When Tony Gilroy decided to associate this film to “Bourne”, we assumed that he’s also ready to bestow the expectation of the Bourne fans from it. It is a great challenge for him, even though he’s very familiar with the franchise because he wrote the screenplays of the previous three films. The big difference now is he’s going to direct it for the first time and Matt Damon refused to be involved in this movie. The actor is straightforwardly addressed that if Paul Greengrass is not the director, he will not reprise his role as Jason Bourne.
But how are they going to do a Bourne movie without Jason Bourne? This is a disgrace of Robert Ludlum’s honor of writing the suspense and dramatic life of Mr. Bourne. It’s like making a Bond movie minus the dashing debonair in a tuxedo who wears a very strong English accent and magnetic charm that attracts the Bond girls. They cannot do that. They need Jason Bourne.
It is pretty obvious that Gilroy accepts the fact that it is only Matt Damon that can do the titular Jason Bourne that’s why the plan to make “The Bourne Legacy” — a supposedly continuation and the fourth installment didn’t happen but became some sort of a spin-off of the Bourne stories. We initially assumed that Jeremy Renner is a new Jason Bourne but the trailers released clearly explained that he’s not and even the poster indicated, “There Was Never Just One” – meaning Renner is that other one and he has big shoes to fill. While watching the film, we want to chant Goyte’s popular song, “Jason Bourne – Somebody That We Used To Know.”
The first half an hour is practically settling the audience on what actually happened to Bourne trilogy. But honestly, it didn’t help that much and everyone became impatient to know who the hell is Aaron Cross and why he’s taking a blue pill and green pill every after warrior-type activities he did. To add with that, it is too messy and you’ll go loopy with scenes literally jumping from one country to another. You find yourself in Alaskan wilderness, then in Washington D.C., then Seoul, South Korea, then New York and finally you get lost.

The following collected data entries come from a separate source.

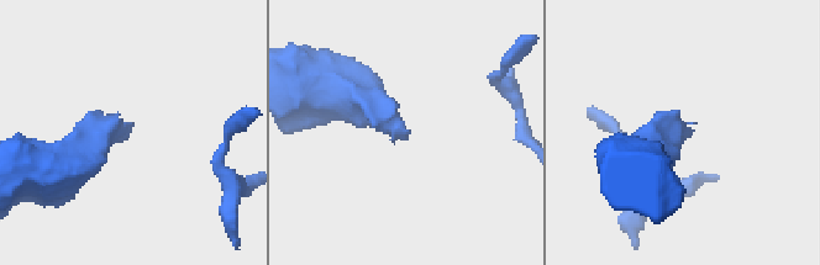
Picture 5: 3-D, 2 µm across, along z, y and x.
act=look view=em slice=yz step=4 show=borders pic=5 at=(410, 133) why='shape alone is not enough'

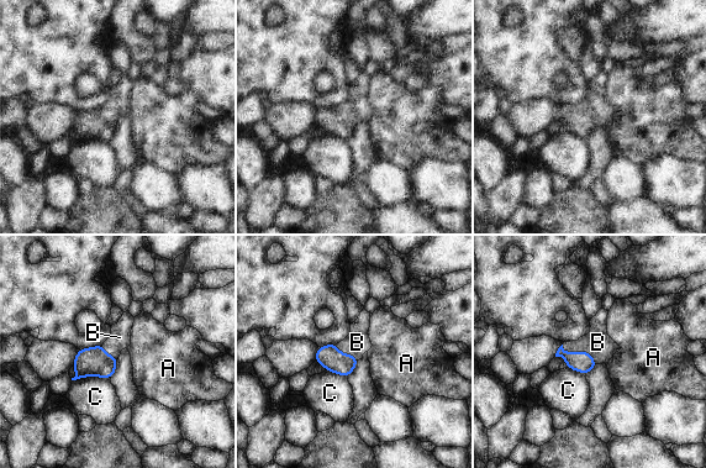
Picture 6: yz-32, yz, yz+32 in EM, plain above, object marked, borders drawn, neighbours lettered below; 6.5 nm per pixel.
act=join pieces=B each=A:other,B:same,C:other found='it goes on there'

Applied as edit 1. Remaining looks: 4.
act=look view=3d um=4 pic=1 at=(361, 60) why='branch point'

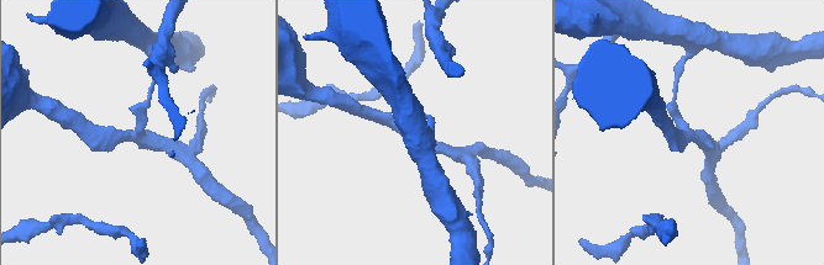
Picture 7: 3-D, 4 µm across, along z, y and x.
act=look view=em slice=xy step=8 show=tint pic=7 at=(136, 136)

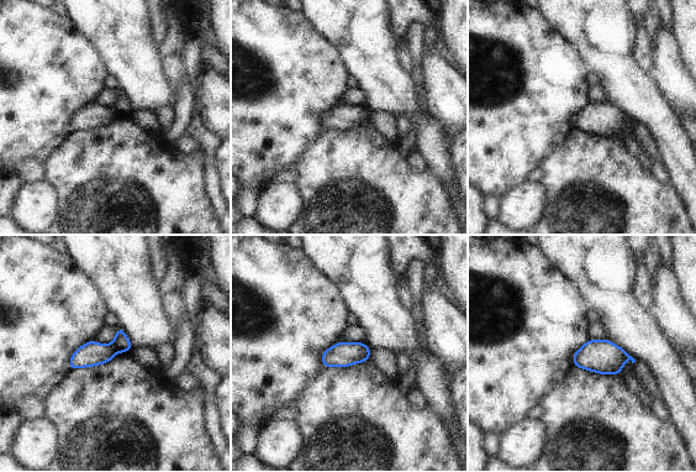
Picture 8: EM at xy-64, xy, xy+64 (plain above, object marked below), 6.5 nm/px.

The familiar faces from the Bourne trilogy didn’t help as well. David Strathairn, Joan Allen, Albert Finney and Stacy Keach obviously look older than the previous movies. The Bourne Legacy should be happening juxtaposed to chasing Jason Bourne – so, it’s okay to expect that they should look practically the same, without botox nor wrinkles.

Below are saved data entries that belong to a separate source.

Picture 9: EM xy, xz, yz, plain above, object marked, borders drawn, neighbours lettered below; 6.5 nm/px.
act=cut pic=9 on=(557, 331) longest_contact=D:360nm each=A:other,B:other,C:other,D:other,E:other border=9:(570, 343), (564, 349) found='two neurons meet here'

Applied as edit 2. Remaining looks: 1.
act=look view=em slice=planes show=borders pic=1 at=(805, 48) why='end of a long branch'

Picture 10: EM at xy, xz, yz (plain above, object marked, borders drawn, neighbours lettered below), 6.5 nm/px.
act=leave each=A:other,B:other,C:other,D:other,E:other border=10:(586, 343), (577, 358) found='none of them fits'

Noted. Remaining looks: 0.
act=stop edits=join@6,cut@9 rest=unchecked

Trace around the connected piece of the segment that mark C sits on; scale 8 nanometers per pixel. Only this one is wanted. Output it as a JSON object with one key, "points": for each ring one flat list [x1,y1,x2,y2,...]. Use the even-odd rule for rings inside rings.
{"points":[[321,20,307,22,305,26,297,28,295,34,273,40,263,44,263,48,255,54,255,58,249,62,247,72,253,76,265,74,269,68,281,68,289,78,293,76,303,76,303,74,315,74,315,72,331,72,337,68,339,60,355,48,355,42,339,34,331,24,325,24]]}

There are three main characters to take note here – and basically you can get the plot out of that; Aaron Cross (Jeremy Renner), a genetically enhanced operative which is similar to what happened to Jason Bourne; Eric Bayer (Edward Norton), seems to be a very powerful CIA that want to take down all the genetically enhanced agents; and Dr. Marta Shearing (Rachel Weisz), a government geneticist who doesn’t know exactly the impact of the meds they are making. Cross is part of an Agency program called Outcome. Bayer burns Outcome to the ground, killing off all of the agents as he goes. In order to find out why, and avoid the same fate, Cross enlists the help of Dr. Shearing. And the entire 135-minute movie was spent in introducing these three characters and insert Jason Bourne’s name every time they have a chance to.
Jeremy Renner is effective as an Outcome agent, who can do action stunts with very serious face and little dialogue. To be fair to Renner, we need not to compare him with Matt Damon because they portrayed different character; Bourne has blank memory and the entire movie is like searching for self-identification all throughout, while Cross knows exactly where he came from and he knows he needs the “chems” to enhance his abilities to dive naked into a river in Alaska, to fight with wolves, and climb to steep mountains like Alps that feels like you’re watching Ethan Hunt in one of the Mission: Impossible movies.

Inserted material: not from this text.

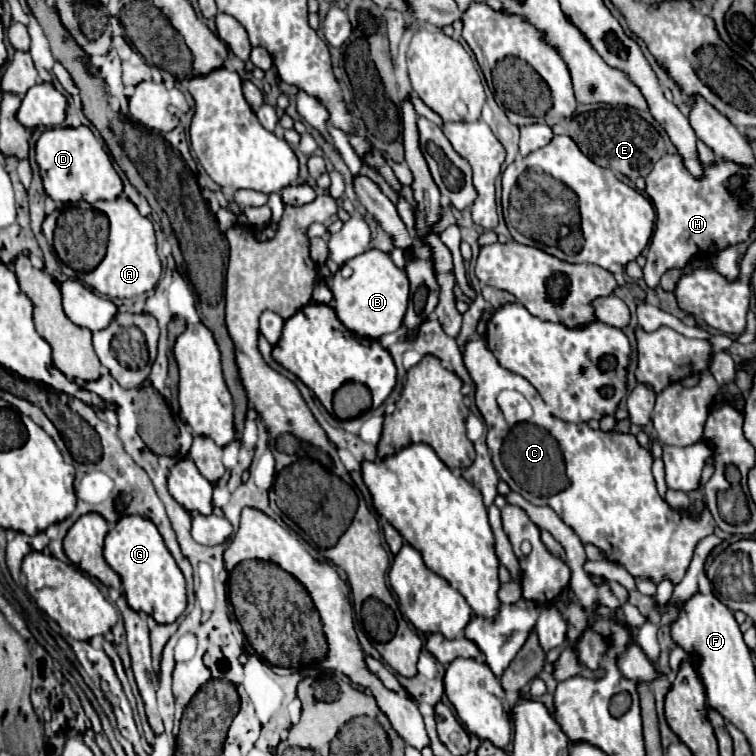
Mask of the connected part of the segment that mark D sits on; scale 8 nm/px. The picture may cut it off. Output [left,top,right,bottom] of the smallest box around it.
[36,128,122,204]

Rachel Weisz is equally good and she shares a lot of time on screen with Renner. She has actually more dialogue to say than Renner but I feel frustrated when Dr. Shearing was interrogated. But when Aaron Cross appeared and saved the day, we started to sit comfortably and tell ourselves that this movie is potentially a Bourne movie in a first place. But it didn’t last that long.
Edward Norton is a non-hatable villain here. I don’t like that kind of antagonist. He’s the head of Operation Outcome and he just rationally doing his job to clean up the mess of Treadstone and Blackbriar Program. It was concluded in The Bourne Ultimatum, but because of this spin-off, they keep on mentioning Treadstone/Blackbriar and wiping out all Outcome agents.
“The Bourne Legacy” should be grateful for carrying a titular “Bourne” and particularly mentioning Jason Bourne to every character’s conversation that made the moviegoers become so interested to watch this movie. But other than that, the movie lacks the Bourne Trilogy’s flawless stunts, a very boring plot and disappointing abrupt ending. While hearing the familiar Bourne Score during credits, you’ll be in absolute awe and regret why you watched the movie and utter, “Is that it?”